── SOURCE DATA ──

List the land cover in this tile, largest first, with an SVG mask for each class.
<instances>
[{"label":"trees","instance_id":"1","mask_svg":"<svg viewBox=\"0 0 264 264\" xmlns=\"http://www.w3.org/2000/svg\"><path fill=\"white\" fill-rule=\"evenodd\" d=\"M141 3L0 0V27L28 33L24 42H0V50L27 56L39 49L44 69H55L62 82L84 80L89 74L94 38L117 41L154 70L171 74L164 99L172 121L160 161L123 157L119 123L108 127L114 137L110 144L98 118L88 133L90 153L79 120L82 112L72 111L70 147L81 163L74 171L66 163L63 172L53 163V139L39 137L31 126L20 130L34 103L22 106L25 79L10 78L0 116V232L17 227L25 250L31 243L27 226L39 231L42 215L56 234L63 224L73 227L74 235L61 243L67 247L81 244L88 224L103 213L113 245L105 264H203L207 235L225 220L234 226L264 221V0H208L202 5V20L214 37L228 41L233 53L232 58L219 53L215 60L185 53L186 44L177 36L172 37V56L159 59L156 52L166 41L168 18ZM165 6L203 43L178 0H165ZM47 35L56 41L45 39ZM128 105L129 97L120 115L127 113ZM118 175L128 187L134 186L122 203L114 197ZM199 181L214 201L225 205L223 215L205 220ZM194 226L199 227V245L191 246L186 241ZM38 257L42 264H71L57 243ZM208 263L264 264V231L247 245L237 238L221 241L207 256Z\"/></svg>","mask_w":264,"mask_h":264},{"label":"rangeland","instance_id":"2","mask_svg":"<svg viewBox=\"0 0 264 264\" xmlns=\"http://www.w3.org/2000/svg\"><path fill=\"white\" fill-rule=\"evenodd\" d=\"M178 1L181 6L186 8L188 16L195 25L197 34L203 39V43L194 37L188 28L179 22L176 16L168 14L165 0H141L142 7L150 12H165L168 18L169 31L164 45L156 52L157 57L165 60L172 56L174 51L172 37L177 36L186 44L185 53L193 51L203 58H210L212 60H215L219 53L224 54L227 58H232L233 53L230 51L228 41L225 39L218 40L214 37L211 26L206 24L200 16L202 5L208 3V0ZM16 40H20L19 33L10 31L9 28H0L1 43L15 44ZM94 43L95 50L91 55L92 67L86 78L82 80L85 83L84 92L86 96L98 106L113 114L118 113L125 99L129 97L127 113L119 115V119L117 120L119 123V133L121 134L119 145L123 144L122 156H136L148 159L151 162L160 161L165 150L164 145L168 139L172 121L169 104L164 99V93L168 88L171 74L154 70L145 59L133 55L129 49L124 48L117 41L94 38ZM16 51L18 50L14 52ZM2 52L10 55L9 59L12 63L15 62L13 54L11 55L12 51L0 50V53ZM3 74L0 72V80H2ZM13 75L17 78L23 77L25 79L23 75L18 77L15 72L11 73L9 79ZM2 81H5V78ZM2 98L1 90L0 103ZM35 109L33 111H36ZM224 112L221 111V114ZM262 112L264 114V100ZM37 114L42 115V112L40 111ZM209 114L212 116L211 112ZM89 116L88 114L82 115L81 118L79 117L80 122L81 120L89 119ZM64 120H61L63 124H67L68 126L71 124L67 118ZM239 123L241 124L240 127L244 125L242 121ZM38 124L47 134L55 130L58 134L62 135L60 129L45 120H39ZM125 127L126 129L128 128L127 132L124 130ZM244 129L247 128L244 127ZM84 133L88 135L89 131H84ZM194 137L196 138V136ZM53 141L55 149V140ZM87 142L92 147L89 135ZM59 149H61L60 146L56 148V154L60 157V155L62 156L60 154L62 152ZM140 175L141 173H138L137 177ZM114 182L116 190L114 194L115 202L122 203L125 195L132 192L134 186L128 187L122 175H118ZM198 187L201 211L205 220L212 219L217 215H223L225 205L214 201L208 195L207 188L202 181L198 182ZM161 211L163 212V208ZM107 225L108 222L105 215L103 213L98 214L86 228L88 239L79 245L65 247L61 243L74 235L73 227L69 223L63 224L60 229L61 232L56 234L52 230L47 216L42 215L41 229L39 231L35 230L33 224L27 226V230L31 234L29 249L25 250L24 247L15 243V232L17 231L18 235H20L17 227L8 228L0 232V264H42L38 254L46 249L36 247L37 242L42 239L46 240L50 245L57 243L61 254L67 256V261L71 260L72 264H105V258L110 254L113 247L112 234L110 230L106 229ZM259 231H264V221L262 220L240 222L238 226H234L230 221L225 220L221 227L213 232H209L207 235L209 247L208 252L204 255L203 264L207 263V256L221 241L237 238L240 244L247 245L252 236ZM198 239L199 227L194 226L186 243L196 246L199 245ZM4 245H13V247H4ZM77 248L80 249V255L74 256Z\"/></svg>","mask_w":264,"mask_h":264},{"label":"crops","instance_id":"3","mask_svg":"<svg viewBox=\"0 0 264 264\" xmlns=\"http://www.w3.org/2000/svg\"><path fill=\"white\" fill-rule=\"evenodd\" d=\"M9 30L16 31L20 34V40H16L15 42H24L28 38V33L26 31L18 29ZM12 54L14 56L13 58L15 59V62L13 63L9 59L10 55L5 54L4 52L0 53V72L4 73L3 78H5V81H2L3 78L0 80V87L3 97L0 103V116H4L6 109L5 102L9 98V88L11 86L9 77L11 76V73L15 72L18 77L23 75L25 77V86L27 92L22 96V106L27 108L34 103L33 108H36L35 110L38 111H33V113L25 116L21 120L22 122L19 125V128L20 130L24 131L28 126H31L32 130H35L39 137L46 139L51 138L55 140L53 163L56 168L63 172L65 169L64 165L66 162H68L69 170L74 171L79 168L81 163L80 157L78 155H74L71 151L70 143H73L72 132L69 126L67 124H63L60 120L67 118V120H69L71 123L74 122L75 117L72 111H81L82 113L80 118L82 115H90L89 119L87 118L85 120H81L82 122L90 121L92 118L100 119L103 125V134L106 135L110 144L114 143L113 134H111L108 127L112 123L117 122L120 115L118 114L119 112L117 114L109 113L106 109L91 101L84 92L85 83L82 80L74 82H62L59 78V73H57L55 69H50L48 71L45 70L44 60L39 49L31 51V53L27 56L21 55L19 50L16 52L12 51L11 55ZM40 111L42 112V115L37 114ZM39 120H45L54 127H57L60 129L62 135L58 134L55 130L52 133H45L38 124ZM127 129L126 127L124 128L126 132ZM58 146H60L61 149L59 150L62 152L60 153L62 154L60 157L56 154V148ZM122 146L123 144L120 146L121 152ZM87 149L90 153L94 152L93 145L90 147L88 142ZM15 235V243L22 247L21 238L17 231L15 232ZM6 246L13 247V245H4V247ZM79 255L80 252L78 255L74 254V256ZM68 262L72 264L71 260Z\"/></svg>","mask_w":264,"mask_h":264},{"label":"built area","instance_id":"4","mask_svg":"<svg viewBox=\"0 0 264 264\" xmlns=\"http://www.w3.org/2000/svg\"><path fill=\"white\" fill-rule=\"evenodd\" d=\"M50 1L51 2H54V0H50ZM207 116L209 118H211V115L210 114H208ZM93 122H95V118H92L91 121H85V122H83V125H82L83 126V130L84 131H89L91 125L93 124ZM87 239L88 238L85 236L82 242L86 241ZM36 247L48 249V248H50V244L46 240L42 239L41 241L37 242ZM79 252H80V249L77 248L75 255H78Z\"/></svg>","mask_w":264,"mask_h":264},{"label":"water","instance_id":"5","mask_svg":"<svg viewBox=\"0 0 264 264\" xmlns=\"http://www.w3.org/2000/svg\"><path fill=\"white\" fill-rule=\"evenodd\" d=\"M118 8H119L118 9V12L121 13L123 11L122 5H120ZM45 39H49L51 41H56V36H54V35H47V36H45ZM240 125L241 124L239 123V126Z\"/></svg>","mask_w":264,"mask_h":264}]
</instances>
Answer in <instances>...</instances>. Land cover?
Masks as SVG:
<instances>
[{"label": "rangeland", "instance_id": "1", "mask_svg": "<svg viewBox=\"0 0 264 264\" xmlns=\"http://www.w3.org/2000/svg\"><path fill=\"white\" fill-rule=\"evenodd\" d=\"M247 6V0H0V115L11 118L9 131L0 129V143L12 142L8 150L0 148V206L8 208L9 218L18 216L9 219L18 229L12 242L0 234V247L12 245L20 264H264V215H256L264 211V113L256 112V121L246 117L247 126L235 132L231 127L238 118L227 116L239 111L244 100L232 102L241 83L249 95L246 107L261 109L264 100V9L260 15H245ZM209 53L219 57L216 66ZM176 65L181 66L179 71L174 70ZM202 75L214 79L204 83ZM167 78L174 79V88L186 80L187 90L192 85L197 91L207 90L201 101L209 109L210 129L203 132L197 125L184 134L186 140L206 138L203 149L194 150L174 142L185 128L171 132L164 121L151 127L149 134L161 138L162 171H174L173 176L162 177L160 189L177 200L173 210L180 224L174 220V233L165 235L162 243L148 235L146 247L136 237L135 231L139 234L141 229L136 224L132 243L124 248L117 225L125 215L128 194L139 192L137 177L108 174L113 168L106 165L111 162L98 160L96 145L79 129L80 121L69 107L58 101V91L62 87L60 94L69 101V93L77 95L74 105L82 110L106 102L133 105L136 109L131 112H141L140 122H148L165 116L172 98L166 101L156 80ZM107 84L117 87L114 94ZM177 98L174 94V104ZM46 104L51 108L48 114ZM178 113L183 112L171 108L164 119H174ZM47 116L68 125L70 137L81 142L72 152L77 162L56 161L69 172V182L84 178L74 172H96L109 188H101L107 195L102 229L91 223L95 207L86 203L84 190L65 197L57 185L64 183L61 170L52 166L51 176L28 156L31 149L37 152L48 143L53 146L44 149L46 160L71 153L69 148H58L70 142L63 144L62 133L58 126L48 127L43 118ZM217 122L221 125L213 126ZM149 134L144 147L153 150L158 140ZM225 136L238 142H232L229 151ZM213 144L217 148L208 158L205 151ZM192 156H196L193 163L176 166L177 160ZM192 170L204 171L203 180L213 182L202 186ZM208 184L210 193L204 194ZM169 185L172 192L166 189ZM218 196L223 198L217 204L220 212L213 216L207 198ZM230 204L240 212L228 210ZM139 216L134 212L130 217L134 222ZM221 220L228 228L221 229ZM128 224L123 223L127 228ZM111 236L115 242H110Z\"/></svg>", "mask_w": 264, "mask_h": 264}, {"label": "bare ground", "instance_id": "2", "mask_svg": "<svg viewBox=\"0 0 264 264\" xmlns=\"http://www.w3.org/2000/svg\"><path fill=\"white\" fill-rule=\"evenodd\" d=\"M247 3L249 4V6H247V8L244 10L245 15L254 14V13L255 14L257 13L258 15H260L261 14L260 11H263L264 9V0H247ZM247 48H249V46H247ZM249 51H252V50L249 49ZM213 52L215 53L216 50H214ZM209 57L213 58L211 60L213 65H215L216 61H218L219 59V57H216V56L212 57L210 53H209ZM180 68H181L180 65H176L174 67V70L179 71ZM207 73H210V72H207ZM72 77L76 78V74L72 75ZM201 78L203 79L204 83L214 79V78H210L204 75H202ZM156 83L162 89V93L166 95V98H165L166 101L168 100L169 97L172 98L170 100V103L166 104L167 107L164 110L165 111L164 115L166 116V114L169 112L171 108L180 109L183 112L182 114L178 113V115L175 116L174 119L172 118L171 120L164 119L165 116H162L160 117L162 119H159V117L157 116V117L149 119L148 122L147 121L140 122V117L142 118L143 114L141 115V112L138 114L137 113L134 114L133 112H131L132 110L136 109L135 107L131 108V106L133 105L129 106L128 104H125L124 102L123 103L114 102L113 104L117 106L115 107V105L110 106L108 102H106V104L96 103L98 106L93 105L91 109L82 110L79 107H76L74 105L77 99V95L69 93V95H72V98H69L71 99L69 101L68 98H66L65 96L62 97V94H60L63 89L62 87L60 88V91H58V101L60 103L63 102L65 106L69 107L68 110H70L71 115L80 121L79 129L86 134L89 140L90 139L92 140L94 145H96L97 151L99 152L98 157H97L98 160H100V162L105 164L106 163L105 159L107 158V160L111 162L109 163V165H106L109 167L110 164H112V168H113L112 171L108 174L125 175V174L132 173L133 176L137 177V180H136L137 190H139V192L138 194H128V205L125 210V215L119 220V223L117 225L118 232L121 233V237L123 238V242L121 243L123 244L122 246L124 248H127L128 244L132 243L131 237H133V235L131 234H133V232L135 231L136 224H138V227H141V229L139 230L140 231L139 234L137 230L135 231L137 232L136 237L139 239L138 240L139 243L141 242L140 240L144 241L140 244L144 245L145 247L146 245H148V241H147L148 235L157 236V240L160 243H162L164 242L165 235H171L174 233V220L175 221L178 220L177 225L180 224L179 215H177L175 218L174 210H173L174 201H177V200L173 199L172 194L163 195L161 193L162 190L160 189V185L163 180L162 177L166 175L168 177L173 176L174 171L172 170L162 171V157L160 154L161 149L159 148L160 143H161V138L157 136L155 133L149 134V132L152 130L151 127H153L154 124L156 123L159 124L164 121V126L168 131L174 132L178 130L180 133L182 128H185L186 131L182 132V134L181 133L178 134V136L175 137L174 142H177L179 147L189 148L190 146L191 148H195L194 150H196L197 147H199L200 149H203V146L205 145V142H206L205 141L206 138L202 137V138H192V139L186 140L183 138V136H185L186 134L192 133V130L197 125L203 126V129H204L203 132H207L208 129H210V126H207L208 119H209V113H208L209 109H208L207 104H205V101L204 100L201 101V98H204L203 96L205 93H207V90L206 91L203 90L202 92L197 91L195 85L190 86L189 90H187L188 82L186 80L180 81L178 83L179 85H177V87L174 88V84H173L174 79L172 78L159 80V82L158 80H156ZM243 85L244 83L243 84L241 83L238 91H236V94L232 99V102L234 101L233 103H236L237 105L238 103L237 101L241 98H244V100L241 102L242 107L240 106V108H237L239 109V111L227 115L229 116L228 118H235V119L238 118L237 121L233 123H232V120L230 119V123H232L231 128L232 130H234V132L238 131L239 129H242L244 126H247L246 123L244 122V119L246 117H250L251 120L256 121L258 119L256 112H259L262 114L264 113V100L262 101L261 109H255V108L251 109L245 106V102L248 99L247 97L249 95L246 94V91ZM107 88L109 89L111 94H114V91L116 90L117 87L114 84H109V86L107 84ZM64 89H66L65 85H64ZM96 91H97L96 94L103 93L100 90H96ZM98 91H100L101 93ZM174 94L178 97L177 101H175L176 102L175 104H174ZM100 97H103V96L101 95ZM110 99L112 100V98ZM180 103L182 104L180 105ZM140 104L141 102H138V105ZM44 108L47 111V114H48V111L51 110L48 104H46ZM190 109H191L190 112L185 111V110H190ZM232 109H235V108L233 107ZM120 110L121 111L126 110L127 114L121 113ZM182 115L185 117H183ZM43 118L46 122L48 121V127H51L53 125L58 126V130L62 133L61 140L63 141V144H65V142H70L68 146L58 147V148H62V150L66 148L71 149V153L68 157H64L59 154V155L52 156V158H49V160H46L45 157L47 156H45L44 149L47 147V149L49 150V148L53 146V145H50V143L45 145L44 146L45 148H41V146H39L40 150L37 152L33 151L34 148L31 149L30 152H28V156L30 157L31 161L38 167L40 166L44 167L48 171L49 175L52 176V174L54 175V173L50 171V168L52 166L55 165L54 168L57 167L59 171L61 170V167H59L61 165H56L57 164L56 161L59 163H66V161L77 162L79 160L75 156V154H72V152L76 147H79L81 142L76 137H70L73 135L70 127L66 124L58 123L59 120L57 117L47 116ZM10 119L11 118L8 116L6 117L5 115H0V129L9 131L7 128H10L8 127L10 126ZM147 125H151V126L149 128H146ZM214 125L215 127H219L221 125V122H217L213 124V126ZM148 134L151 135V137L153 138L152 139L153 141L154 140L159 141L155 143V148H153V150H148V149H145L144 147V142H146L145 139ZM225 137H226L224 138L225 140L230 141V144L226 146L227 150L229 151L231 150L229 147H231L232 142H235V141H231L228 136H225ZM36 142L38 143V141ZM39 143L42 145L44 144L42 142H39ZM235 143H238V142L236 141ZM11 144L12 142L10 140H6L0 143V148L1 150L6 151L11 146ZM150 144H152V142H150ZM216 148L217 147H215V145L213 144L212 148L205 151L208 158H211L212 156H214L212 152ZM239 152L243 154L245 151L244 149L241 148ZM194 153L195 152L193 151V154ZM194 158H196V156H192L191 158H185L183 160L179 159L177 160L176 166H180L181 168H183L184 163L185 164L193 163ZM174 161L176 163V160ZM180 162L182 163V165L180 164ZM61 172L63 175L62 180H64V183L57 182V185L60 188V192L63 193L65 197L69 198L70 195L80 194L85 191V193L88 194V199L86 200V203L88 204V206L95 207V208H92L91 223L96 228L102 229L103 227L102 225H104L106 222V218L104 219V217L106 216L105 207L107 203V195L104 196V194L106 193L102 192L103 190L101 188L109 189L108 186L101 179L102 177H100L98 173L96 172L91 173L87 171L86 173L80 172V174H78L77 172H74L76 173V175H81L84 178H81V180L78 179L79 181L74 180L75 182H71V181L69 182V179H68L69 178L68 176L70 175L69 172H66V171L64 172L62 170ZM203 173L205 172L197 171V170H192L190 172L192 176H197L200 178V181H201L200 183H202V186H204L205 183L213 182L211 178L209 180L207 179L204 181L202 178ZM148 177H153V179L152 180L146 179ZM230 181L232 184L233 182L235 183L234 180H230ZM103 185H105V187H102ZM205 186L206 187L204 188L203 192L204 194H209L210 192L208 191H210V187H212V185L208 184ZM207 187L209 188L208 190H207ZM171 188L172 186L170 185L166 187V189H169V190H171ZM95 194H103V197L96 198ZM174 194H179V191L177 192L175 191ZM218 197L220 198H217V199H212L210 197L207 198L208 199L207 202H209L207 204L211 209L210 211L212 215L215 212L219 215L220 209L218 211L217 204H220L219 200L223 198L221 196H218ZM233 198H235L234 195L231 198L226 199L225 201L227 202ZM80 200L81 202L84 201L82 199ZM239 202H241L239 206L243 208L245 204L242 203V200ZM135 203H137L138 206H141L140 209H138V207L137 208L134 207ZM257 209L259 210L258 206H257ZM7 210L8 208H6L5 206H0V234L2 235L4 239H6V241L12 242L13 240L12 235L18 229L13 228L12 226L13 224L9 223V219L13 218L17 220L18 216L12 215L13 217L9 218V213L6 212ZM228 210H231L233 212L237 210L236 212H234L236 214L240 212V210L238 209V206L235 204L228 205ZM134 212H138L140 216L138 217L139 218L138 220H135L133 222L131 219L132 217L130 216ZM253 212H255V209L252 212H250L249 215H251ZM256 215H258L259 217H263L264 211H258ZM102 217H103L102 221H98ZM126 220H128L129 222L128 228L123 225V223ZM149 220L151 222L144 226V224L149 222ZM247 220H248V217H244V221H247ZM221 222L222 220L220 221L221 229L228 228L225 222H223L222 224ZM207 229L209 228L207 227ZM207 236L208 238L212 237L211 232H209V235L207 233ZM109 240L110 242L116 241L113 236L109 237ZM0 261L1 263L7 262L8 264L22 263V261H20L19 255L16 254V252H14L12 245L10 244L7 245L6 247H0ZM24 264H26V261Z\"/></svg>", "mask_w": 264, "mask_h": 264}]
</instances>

───

### EXERCISE BRIEF
Tally the lines of the data entries above that contain the string "cover", and give only that number.

### SOLUTION TO THE EXERCISE
2